I have made them here in the clay crocks I bought in La Bisbal, along the Costa Brava. This is my favorite way to have it…with honey and pine nuts. It’s usually served as dessert, although sometimes also for breakfast. I can have it both times, and a third for snacking!
Simply put, I love cuajada. To bits. No visit to Spain is complete without it. I think of it the way other people think about eating paella in Spain. Not leaving until I’ve had my fill. Is it that good? Obviously, opinions differ. This is, after all, a simple milk curd, taken with honey, sometimes nuts, sometimes fruit. But there is something about its creamy smoothness, its milky white innocence, which makes me feel inexplicably optimistic about life.
For next time:
– Add a vanilla bean or a cinnamon stick to the milk when heating.
– Try experimenting with other spices and flavors…could a “chai cuajada” be in my future?

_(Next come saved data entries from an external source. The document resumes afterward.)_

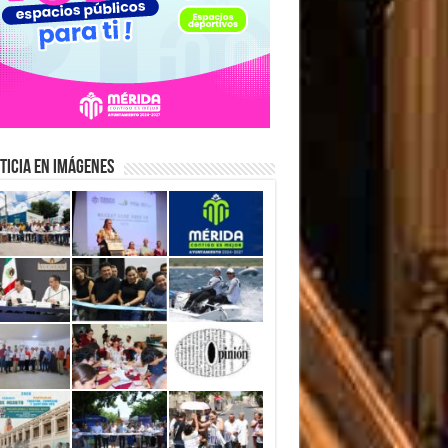
ticia en Imágenes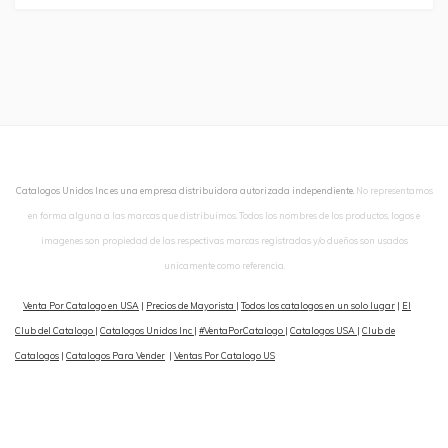
Catalogos Unidos Inc es una empresa distribuidora autorizada independiente.
No representamos
en forma alguna a las marcas que distribuimos. Todos los nombres de los productos, logos e
imagenes son propiedad de las respectivas marcas registradas y/o dueños son usados
unicamente como referencia.
Venta Por Catalogo en USA
|
Precios de Mayorista
|
Todos los catalogos en un solo lugar
|
El
Club del Catalogo
|
Catalogos Unidos Inc
|
#VentaPorCatalogo
|
Catalogos USA
|
Club de
Catalogos
|
Catalogos Para Vender
|
Ventas Por Catalogo US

– Use carabao’s milk! Extra creamy!
Happy weekend and count your blessings! Even if sometimes they have to come from a ready-mix box 🙂
mushroomman2004@yahoo.com says
I doubt this is still active after 4 years but here goes. I'm seeking directions on how to create this delicate dessert at home. I live in Ohio and have occasional access to fresh goat's milk. I took a trip to Spain last year, at about this time, to walk the Camino de Santiago. We started at Roncesvalles and the night before we started our pilgrimage we were treated to this simple, delicious dish following our meal of lamb and vegetables. It was served with honey on top and it was absolutely divine. Do you have a recipe? If you do, I would deeply appreciate it if you shared it with me. You can reach me via email. Thank you very much.
C Faux says
I just came back from La Rioja and ate cuajada morning noon and night. And now I am back in the USA completely going into convulsions because there's nowhere to get this wonderful concoction.